## [PARTS OF THE EXERCISE]
(A) In the morning-routine post, how long does the writer let the coffee sit before straining it?
(B) Write out the passage of the morning-routine post that begins at the words "Tuesday, August 26, 2008" and stops after "from the airport).".

Tuesday, August 26, 2008

it's 5:58 am. im laying in bed, half awake, thinking about the english class i will be teaching in 63 minutes. and about the fresh coffee i will be drinking in 19 minutes (when we were younger, our father would report to us or answer our questions with a smiliar precision. as if everything were an arrival or take off from the airport).
i get up. i bathe out of a "pila," a tile tub that is filled once or twice a week, and out of which i also use water to wash dishes, clean the casa, and do everything else short of consumption. the water is cold. COLD. but this isn't peace corps serbia, and i'm not suffering. i've come to like bathing like this. i hold the full bucket above me head for ten seconds, enjoying the last sleepy moments of the morning, before dumping over my head the cold life source that one so easily takes for granted. i dump two more full buckets over my head, and this just to get started. you see, this is a true luxury where i live. in what the people here call the summer months of october through april, we will get very little rain and will have much less water. i will be bathing using probably half a bucket. maybe less.
now that i am dressed, i can plan the rest of the english class that starts in 45 minutes, but first, the coffee. i boil water, turn off the burner, and add two big spoon fulls of ground coffee. i let it sit for six and a half minutes (that was for you, dad) and then pour the coffee through a strainer into my favorite mug that came with me here. and there you go. fresh coffee.

## [STORED DATA]

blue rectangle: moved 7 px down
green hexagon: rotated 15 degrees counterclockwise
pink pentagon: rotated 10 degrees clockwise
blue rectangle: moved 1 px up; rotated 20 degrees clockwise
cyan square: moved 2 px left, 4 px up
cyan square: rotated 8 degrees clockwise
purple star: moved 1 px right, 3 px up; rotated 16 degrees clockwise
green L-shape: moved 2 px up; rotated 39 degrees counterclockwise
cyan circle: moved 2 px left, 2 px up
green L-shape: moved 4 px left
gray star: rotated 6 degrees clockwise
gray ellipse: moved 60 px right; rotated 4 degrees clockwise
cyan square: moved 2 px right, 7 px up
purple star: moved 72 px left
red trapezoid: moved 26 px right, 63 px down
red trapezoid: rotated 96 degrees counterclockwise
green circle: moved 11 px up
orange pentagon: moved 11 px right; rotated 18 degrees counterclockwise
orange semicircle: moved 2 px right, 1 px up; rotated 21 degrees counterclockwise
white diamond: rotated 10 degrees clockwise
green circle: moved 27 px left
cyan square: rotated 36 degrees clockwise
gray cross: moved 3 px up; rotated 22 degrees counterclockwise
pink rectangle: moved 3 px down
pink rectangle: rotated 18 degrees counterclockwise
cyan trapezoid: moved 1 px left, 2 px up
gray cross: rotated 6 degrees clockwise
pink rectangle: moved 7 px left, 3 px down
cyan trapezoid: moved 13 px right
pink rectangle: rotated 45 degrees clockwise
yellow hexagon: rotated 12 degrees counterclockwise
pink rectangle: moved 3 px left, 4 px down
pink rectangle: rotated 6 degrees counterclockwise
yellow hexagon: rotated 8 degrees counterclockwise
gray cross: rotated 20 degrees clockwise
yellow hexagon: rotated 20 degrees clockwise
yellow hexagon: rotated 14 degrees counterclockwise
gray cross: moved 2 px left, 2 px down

## [SOLVED PROBLEMS]
(A) Six and a half minutes.

(B)
Tuesday, August 26, 2008

it's 5:58 am. im laying in bed, half awake, thinking about the english class i will be teaching in 63 minutes. and about the fresh coffee i will be drinking in 19 minutes (when we were younger, our father would report to us or answer our questions with a smiliar precision. as if everything were an arrival or take off from the airport).